== Text passage ==

◆ ◆ ◆ ◆

(no subject)

Jun 08, 2006 15:12

I read Chantal's and Amy's, and now I guess it's my turn.
I can't make any garauntees on doing #3, but I'll try... cause I'm supposed to. :D

1) List 20-ish things that you want to say to people, but never will.
2) Don't say who they are.
3) Never discuss it again.

Peoples:
1: Most people probably assume you'd be the first on my list... I just don't get it, y'know? You think *wow... 11 months, how can anything go wrong?* and then it does. We fought... alot. To the point where I was sick of it. Then, being my old needy self, I ended up making things worse and worse until you couldn't even look at me. I was angry for a reeeeaaally long time, y'know? Now, 7 months later, I'm looking back, and although it still kinda hurts ("The first cut is the deepest" after all), I realize something. Thanks to me being a dumbass, and you quite honestly, being somewhat of a bitch... I've learnt things about myself, I've become more courageous, I've grown SO much, and it all started thanks to you. I still have two of your pictures. The biggest one, and "Lamar and Angel" together, the rest I kinda went berserk on. I'm gonna keep them though, unless you want them back cause I know they'll be worth something someday (and then: BRING ON E-BAY!!!)
Anyway, Maybe you'll never hear it, or maybe I will go through with my idea that I promised myself I would, but either way: You hurt me ALOT...and thank you SO much for doing that. I wish you the best of luck with all the other guys you ever meet, and... hope that you gained something from us too, K?
And PS: Also something I'll never think to say or want to say cause that'd require getting close to you again but... I want my book, and Star Wars game back. I think they're still at your house, somewhere...

◆ ◆ ◆ ◆

(Dataset records)
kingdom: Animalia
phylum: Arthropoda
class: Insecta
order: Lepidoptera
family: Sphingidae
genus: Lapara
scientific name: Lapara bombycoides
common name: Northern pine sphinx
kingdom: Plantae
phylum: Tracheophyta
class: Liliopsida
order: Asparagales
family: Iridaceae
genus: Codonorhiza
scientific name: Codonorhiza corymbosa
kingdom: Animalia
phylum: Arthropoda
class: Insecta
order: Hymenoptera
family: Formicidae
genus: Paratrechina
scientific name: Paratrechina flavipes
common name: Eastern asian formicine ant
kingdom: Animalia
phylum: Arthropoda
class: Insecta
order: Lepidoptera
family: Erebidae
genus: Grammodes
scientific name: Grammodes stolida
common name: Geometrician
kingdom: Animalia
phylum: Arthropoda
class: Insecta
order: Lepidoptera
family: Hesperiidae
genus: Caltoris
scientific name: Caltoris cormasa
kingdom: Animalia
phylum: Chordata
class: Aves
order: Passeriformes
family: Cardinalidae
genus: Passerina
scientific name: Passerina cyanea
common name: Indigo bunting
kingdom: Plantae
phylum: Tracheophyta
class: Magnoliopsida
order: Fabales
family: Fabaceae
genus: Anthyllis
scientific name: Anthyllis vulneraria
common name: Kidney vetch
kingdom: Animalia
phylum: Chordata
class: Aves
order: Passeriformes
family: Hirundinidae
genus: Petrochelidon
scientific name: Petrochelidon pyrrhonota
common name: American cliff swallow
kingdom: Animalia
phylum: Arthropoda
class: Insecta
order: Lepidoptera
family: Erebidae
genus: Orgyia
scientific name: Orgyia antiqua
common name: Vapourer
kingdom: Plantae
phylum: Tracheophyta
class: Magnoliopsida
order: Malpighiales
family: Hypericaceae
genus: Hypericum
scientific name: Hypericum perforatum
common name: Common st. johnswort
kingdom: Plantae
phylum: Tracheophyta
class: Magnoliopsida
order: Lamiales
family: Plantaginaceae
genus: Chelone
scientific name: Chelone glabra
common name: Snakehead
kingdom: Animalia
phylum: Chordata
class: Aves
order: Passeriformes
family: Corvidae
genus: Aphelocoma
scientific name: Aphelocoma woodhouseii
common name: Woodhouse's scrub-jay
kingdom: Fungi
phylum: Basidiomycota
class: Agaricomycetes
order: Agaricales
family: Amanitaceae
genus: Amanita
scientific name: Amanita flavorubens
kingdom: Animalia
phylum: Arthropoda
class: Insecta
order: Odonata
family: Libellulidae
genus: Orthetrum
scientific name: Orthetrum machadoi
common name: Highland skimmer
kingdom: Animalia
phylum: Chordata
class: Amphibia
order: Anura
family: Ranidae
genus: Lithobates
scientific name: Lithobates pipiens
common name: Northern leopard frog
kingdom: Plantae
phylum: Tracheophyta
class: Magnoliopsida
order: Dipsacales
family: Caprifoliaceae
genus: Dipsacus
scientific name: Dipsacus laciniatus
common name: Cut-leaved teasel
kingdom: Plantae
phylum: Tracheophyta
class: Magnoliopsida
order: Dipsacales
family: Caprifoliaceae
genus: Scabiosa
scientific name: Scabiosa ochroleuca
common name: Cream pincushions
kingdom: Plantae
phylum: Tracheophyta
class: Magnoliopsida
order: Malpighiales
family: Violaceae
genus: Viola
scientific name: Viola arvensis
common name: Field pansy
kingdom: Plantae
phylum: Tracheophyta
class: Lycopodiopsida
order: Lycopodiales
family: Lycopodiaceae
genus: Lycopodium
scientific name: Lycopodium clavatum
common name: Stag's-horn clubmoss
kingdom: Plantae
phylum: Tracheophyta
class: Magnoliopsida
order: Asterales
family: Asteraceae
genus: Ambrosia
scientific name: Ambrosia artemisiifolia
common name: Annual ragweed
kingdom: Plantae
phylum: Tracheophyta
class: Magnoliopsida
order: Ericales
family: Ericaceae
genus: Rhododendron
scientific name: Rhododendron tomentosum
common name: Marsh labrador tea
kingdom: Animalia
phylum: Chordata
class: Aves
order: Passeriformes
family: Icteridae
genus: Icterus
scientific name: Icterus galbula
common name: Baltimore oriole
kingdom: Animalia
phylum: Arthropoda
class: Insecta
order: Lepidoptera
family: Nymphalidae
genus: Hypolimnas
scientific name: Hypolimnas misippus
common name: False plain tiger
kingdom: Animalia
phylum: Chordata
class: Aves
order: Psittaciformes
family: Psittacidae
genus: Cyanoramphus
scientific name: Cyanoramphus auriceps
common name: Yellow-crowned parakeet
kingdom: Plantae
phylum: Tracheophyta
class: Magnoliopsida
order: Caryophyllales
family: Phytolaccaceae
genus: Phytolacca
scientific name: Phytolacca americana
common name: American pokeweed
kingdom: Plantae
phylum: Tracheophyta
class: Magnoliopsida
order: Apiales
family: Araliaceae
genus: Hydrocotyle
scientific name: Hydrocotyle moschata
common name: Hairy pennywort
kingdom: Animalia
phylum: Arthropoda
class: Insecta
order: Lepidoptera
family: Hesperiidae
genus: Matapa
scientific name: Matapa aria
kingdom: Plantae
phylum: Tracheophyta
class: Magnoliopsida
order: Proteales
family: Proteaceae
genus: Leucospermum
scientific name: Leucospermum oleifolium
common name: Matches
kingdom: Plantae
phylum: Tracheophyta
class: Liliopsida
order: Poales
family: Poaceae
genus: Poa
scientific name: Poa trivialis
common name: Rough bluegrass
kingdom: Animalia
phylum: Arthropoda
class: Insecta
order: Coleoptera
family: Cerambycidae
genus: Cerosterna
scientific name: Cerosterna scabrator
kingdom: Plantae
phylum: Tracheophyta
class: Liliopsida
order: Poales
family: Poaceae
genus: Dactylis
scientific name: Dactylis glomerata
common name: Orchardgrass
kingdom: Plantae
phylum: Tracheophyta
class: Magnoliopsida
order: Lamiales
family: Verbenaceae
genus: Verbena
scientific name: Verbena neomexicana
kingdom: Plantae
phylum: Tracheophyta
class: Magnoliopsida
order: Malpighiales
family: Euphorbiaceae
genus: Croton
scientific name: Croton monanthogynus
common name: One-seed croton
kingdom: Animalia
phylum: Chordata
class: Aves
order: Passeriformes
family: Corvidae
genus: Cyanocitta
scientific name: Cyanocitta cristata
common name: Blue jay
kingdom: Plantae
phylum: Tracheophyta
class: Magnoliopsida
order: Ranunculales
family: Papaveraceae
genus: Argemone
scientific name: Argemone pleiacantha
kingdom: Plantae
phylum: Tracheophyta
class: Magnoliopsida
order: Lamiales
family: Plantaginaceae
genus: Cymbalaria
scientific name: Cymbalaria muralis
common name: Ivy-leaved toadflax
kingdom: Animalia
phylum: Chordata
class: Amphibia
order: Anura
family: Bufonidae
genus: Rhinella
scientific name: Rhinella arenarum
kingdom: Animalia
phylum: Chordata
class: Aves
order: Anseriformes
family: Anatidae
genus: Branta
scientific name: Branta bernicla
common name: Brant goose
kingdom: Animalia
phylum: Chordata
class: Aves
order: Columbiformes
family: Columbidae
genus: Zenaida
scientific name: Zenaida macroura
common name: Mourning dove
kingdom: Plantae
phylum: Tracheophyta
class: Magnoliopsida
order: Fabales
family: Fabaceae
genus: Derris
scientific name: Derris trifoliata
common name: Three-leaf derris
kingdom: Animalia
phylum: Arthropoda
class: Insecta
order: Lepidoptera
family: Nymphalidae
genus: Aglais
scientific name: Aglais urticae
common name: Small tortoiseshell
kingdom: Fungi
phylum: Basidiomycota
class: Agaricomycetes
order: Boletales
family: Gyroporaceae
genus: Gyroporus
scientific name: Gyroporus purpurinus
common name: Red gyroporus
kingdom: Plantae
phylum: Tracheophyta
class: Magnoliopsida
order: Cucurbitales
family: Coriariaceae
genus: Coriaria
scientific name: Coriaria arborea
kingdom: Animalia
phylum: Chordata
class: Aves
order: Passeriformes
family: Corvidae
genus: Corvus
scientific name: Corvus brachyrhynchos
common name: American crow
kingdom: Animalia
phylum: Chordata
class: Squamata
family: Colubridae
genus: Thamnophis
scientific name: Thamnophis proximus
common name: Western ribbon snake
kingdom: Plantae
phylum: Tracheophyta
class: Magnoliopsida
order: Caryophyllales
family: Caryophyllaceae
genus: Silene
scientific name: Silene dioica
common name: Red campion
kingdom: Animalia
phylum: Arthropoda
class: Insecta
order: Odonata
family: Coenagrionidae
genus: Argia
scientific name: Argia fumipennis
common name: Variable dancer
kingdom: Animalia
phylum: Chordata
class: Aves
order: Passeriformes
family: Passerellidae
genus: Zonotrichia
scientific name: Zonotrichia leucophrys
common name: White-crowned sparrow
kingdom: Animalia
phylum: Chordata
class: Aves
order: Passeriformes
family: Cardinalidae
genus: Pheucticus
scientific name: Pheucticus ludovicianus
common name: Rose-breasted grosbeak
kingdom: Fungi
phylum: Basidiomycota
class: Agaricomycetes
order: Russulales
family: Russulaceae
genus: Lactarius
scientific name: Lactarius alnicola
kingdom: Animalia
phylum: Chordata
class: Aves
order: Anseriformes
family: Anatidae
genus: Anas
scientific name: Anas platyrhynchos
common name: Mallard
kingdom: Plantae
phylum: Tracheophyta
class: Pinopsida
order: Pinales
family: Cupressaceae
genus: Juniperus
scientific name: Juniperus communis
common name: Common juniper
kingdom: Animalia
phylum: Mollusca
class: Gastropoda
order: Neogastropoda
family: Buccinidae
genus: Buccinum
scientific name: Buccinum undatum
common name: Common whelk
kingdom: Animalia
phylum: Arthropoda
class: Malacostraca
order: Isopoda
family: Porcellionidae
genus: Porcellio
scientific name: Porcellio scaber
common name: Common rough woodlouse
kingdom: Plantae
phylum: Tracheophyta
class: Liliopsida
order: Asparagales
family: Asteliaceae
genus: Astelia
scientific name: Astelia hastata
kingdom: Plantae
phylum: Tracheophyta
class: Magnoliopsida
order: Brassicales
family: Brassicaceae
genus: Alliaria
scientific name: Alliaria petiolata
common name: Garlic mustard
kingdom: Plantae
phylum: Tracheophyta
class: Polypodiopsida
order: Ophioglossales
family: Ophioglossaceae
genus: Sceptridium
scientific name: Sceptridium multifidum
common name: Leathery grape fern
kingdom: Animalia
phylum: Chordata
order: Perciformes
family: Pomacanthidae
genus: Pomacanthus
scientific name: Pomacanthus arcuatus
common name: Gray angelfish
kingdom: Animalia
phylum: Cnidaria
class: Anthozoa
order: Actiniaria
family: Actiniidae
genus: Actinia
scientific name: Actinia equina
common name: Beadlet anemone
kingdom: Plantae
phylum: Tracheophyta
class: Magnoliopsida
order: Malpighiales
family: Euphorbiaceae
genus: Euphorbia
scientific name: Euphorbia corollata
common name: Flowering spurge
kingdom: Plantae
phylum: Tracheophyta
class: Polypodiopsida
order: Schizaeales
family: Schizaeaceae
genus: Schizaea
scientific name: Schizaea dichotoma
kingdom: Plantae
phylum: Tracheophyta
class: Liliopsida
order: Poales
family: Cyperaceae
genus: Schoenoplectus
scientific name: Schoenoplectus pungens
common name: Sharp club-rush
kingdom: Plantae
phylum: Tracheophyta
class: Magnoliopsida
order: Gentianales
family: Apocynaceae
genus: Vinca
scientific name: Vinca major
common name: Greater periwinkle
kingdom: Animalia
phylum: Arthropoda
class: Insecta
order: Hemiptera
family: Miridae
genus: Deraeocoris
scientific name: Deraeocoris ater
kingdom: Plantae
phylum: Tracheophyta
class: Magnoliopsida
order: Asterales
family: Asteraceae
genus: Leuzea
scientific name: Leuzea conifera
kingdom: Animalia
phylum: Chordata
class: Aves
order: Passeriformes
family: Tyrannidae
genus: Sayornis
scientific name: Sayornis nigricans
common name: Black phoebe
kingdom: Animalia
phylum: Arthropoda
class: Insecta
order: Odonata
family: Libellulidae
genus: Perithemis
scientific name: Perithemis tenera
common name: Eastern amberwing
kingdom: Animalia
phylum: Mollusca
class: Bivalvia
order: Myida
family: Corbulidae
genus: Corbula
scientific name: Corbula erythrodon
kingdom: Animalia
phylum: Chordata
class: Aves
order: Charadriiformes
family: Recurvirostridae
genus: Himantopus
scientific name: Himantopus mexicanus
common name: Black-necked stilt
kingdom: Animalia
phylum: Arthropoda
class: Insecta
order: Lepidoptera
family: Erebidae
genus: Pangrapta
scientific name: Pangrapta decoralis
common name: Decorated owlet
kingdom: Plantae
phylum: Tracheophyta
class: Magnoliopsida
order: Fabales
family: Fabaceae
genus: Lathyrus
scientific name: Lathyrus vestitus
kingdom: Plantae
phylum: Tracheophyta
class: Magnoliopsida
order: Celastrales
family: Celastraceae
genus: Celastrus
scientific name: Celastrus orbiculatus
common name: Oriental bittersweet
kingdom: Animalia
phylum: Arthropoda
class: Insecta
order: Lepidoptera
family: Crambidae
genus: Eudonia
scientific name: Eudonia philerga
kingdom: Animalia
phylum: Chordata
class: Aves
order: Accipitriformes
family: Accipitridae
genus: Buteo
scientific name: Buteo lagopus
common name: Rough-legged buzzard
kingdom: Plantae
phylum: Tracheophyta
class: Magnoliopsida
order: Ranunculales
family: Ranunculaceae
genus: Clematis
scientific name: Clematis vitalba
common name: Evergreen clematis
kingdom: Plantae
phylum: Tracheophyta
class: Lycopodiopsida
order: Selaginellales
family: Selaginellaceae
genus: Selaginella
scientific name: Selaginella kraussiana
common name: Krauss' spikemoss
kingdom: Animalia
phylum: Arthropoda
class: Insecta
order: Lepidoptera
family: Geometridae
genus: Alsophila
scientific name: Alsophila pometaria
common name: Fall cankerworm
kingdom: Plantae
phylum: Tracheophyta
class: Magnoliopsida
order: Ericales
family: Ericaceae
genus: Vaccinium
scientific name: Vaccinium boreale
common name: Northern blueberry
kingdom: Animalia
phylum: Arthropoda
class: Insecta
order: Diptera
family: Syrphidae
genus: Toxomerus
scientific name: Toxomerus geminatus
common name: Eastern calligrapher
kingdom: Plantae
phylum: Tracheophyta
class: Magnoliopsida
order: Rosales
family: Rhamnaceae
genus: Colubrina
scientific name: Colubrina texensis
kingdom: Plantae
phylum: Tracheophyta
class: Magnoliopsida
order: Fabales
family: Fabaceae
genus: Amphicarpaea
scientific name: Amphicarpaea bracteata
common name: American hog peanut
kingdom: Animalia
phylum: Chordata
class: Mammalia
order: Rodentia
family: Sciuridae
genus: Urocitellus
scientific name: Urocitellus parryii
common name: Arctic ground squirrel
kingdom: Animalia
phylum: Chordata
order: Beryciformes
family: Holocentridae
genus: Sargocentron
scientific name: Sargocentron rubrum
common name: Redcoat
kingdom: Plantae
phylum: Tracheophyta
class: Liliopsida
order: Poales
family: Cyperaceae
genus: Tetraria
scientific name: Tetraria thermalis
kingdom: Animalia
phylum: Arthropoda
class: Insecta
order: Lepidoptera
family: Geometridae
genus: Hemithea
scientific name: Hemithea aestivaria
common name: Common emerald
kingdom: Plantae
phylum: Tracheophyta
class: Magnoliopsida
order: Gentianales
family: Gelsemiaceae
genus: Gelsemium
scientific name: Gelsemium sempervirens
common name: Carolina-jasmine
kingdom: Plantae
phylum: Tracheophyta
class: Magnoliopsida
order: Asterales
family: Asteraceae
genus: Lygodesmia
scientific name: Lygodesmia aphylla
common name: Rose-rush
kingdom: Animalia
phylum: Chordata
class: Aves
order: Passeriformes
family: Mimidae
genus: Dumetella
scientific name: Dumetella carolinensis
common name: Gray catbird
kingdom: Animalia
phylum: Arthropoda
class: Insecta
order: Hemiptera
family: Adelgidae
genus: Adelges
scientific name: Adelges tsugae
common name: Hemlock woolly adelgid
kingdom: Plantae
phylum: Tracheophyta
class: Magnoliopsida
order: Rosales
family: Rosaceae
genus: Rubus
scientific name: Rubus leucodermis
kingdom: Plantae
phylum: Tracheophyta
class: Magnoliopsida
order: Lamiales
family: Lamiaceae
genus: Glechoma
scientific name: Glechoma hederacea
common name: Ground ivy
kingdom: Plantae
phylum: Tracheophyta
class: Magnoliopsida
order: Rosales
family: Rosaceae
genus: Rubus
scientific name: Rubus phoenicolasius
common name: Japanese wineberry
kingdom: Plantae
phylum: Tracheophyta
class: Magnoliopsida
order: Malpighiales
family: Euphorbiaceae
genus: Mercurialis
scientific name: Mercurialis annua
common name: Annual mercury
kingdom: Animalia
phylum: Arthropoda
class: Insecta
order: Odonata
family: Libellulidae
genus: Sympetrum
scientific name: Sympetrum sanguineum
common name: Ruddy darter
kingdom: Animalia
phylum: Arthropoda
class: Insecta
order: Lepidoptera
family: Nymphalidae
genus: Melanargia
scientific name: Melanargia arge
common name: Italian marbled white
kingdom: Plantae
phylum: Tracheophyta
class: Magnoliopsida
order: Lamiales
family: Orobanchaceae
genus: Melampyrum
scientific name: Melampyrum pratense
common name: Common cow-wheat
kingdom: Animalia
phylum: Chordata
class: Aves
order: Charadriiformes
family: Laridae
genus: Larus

◆ ◆ ◆ ◆

== Objectives ==
A: From the journal entry, extract the span that begins at the words "Jun 08, 2006" and ends after the words "discuss it again.".
B: Answer these questions using the journal entry.
(i) How many things does the first rule say to list?
(ii) How many months later is the writer looking back on the first person?
(iii) Which two items does the writer want returned?
These records come from a different source than the journal entry.

== Responses per task ==
A:
Jun 08, 2006 15:12

I read Chantal's and Amy's, and now I guess it's my turn.
I can't make any garauntees on doing #3, but I'll try... cause I'm supposed to. :D

1) List 20-ish things that you want to say to people, but never will.
2) Don't say who they are.
3) Never discuss it again.

B:
(i) 20-ish things
(ii) 7 months later
(iii) A book and a Star Wars game